I- O que verdadeiramente distingue os dois contratos é que, enquanto no contrato de trabalho, o dador do trabalho oferece como prestação o seu próprio trabalho, a integrar na organização produtiva do empregador - a chamada "locatio operarum" dos romanos -, na prestação de serviços, a pessoa oferece como prestação o próprio resultado do seu trabalho - "locatio operis".
II- No primeiro caso, a actividade do dador do trabalho vai submeter-se ao poder orientador e fiscalizador da própria pessoa ou entidade que o contrata, que a cada momento intervém ou pode intervir na própria prestação do trabalho; no segundo caso, o trabalho vai desenvolver-
-se fora da órbita do poder de orientação e fiscalização da pessoa a quem a prestação se destina, ou seja, decorre com plena autonomia, não obstante em alguns casos poder ser dada alguma orientação no que respeita ao resultado a atingir e aos meios para tanto utilizados.
III- No caso dos autos, verifica-se a existência de um contrato de prestação de serviços, dado que o trabalho do Autor se desenvolvia com plena autonomia, em relação
à própria entidade patronal, que nele não podia intervir, ainda que potencialmente, dada a alta tecnicidade de que se revestia. O local do trabalho, o controlo horário e a própria programação a seguir, a forma de selecção dos praticantes e a exigência de justificação das faltas não são - no caso sub judice - índices de trabalho subordinado, antes representando meios indispensáveis à perfeita execução do contrato e optimização dos resultados.
□ □ □ □ □ □ □
--- Finalidade da tarefa ---
Que fatores o texto sobre contrato de trabalho e prestação de serviços declara não serem, no caso em apreço, índices de trabalho subordinado? Enumere todos. Não é preciso consultar as linhas.
□ □ □ □ □ □ □
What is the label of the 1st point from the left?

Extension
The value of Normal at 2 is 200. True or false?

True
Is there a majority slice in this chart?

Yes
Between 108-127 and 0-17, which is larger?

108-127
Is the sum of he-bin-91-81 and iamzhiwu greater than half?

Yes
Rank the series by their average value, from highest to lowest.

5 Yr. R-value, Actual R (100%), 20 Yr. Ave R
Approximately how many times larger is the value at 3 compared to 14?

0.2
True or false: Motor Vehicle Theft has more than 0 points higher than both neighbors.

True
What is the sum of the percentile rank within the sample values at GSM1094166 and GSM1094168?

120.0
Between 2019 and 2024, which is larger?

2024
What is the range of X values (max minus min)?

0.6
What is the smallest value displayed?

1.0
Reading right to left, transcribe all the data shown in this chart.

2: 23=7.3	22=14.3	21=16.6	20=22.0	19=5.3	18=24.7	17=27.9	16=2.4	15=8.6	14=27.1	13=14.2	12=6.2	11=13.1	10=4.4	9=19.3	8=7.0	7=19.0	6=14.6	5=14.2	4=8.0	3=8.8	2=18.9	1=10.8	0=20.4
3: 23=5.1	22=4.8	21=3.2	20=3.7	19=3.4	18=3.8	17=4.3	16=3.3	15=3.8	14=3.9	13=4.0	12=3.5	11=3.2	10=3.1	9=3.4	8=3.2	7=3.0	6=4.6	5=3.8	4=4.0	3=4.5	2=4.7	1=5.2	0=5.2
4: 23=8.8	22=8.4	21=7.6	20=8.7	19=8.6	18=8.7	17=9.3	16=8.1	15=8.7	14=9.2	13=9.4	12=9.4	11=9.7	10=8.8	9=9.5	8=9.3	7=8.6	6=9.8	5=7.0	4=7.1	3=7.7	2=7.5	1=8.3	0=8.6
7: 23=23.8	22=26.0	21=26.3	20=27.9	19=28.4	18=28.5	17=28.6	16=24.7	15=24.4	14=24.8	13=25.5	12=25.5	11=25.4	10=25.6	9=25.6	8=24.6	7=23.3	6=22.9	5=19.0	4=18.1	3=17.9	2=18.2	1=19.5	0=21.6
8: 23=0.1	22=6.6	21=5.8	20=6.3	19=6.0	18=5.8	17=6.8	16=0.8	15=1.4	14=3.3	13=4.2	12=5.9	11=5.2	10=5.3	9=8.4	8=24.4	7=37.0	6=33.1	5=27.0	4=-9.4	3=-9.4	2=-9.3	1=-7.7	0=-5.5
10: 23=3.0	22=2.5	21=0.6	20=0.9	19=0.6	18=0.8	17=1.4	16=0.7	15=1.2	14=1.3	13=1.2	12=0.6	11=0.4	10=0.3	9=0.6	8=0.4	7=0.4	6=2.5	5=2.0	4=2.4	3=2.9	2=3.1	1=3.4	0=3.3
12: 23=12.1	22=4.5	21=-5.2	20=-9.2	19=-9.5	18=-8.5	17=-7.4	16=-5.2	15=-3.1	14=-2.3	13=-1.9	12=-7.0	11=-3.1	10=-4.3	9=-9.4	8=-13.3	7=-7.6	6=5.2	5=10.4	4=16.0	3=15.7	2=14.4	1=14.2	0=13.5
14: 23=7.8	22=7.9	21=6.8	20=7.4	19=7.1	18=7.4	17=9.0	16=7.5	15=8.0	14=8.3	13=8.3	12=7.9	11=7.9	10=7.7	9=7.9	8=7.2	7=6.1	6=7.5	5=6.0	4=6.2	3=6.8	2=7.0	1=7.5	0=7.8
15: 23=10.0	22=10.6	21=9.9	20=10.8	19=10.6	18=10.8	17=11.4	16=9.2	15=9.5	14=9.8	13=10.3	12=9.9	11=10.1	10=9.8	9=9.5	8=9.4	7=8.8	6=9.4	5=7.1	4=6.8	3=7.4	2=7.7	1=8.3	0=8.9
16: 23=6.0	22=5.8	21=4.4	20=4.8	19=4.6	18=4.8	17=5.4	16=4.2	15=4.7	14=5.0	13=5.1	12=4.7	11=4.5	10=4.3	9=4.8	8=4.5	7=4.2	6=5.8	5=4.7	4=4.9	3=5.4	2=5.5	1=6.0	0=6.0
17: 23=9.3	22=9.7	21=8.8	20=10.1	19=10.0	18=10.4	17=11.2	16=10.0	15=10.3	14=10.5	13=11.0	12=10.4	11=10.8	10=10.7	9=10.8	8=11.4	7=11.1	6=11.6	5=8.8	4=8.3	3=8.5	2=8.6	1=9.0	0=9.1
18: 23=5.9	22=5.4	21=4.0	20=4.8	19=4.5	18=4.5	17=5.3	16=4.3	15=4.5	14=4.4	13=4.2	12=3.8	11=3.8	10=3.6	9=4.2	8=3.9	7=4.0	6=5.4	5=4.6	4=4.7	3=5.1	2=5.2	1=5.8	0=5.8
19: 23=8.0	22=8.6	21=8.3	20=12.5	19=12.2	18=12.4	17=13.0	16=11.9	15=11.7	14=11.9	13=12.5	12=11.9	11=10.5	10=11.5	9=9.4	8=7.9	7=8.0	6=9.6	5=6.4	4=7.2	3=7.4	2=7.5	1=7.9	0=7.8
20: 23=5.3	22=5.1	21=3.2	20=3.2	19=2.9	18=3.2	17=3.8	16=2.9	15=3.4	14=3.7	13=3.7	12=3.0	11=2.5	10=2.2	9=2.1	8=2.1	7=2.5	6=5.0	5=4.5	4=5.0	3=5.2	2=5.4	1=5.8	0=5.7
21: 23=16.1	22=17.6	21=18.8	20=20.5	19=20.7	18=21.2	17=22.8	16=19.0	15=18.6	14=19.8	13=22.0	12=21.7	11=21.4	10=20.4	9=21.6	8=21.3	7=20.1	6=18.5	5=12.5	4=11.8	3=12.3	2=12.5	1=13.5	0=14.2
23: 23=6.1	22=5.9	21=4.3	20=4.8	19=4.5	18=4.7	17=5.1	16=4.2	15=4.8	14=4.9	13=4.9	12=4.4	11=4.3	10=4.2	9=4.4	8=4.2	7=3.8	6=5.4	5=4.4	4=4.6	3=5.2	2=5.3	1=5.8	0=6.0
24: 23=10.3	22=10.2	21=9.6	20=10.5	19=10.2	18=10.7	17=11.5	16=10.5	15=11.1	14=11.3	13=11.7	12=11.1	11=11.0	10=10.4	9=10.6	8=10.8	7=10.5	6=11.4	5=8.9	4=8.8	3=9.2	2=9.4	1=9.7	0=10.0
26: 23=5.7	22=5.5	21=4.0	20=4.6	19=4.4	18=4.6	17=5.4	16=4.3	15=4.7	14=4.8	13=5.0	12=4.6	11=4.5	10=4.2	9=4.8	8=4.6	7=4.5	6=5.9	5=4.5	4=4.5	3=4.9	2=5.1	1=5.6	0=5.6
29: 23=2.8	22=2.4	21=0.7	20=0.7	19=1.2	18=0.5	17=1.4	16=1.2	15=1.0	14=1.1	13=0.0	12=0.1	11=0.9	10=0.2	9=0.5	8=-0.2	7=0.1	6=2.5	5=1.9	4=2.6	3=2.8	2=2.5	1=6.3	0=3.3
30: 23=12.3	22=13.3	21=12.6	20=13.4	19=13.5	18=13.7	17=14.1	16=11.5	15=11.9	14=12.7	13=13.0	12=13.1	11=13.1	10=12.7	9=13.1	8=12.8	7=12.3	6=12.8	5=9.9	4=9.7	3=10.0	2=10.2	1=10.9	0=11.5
□ □ □ □ □ □ □
--- Resposta esperada ---
- O local do trabalho
- O controlo horário
- A própria programação a seguir
- A forma de selecção dos praticantes
- A exigência de justificação das faltas